From the records, pick out and copy each line containing "curtain".

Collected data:
◇ ◇ ◇ ◇ ◇
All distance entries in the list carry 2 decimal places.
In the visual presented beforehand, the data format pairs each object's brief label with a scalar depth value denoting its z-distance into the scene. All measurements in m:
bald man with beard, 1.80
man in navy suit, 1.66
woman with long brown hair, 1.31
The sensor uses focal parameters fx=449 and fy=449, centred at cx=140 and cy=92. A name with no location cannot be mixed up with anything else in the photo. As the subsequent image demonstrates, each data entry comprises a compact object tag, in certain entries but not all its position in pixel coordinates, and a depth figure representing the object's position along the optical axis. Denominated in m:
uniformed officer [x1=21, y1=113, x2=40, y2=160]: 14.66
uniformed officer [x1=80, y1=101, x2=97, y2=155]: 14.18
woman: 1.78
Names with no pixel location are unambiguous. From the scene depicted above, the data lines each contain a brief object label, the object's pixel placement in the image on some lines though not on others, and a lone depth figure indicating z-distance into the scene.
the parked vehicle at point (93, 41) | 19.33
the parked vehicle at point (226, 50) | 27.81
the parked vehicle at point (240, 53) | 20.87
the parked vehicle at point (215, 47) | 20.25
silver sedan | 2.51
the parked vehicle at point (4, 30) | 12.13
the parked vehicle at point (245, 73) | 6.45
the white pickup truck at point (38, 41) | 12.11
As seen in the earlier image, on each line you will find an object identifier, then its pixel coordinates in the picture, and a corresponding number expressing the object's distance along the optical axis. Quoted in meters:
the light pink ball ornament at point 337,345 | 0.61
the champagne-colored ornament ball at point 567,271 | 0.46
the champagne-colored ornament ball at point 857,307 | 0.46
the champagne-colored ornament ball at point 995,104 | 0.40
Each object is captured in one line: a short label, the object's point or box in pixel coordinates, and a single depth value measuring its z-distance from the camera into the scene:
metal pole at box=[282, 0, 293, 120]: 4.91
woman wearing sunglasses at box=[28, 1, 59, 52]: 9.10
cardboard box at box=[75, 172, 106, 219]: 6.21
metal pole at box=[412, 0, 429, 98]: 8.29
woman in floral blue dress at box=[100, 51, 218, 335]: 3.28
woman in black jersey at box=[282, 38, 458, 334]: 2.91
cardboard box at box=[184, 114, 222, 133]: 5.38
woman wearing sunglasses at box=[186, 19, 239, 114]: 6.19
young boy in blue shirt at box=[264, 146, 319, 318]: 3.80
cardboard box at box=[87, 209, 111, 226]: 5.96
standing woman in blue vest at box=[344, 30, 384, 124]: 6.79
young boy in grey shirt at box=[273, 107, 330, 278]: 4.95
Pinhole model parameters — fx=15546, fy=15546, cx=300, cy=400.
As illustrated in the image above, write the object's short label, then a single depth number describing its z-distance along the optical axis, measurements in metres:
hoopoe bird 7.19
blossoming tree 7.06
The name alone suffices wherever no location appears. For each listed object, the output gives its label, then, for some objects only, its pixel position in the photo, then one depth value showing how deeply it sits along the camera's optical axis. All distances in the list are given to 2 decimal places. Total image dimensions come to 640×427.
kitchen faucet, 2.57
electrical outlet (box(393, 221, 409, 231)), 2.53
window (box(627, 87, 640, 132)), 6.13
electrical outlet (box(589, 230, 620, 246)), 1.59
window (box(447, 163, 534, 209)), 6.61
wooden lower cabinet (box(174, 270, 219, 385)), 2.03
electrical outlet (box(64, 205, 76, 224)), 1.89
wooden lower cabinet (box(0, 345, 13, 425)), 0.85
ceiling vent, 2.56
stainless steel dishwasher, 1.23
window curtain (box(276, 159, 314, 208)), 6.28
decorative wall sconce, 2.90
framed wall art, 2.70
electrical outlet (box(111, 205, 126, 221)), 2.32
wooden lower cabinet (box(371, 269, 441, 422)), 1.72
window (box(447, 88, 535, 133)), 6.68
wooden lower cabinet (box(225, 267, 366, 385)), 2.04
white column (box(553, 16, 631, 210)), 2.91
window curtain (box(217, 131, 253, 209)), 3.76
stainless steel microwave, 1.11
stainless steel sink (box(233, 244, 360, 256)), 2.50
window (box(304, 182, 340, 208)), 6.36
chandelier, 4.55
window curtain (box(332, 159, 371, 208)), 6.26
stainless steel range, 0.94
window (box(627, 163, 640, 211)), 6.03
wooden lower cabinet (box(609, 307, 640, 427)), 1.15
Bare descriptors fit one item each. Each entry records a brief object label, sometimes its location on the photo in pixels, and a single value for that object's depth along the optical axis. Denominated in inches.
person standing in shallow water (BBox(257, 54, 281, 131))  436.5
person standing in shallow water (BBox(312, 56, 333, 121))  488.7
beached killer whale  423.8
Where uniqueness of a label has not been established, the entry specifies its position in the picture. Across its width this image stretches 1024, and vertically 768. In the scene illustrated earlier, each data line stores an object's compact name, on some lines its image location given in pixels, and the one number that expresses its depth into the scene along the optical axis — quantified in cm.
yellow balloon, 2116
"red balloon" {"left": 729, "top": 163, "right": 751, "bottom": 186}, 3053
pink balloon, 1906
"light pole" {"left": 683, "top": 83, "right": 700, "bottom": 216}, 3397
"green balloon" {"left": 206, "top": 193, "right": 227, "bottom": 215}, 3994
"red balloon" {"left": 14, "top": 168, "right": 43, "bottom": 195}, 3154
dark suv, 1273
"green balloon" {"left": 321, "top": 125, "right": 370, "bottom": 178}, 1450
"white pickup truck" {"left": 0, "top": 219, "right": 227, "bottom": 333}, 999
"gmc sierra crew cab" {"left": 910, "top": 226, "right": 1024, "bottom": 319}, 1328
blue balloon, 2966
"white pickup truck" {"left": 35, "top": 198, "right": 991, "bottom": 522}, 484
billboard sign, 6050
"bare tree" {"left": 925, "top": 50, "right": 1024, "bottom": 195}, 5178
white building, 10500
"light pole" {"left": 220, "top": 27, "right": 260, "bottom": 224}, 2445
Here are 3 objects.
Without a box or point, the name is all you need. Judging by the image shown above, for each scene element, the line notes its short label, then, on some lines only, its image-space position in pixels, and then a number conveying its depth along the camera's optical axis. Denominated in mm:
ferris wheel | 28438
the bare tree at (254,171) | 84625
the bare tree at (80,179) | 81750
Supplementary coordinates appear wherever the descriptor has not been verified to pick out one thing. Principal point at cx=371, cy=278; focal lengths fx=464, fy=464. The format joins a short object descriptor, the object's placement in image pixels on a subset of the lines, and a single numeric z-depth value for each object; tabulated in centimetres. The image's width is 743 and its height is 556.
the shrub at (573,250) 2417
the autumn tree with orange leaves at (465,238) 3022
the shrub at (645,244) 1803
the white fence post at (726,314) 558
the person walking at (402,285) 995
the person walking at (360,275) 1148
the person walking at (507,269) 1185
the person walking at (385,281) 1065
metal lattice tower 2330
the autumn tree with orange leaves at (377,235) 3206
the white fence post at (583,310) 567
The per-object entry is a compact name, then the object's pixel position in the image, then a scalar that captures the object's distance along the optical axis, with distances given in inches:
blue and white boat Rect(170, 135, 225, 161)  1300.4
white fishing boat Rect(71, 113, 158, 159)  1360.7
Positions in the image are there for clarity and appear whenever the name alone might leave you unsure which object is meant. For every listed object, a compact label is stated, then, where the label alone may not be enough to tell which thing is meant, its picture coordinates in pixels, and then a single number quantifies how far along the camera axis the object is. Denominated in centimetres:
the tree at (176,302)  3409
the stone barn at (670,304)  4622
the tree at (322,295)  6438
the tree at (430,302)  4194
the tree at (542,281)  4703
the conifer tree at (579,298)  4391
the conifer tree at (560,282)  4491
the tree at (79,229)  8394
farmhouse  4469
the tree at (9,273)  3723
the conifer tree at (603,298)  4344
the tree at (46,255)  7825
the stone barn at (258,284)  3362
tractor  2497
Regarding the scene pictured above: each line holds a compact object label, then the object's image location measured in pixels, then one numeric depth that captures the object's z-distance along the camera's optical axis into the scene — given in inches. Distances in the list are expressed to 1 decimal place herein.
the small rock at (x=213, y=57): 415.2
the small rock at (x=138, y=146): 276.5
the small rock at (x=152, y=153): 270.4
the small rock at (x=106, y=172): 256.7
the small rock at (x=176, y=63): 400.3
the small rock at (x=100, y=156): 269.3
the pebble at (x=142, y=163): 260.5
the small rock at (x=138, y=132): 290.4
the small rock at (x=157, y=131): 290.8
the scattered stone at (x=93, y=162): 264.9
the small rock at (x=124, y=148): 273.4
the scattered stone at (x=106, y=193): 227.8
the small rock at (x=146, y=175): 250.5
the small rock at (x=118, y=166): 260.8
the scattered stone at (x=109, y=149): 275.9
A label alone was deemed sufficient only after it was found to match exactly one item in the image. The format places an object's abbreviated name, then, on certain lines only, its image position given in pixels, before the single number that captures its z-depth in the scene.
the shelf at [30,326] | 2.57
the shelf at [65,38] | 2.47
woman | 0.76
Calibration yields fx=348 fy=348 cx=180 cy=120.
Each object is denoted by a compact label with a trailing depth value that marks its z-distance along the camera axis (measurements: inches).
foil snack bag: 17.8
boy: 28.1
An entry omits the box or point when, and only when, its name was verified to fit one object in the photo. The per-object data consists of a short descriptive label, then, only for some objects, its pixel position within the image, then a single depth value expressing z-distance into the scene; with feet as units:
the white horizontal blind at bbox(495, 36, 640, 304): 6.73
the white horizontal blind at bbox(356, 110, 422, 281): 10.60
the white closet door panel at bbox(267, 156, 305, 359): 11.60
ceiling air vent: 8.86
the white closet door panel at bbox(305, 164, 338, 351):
◇ ◇ ◇ ◇ ◇
§ **FINISHED EXERCISE**
window curtain (box(276, 159, 314, 208)), 6.28
window curtain (box(217, 131, 253, 209)), 3.76
window curtain (box(332, 159, 371, 208)), 6.26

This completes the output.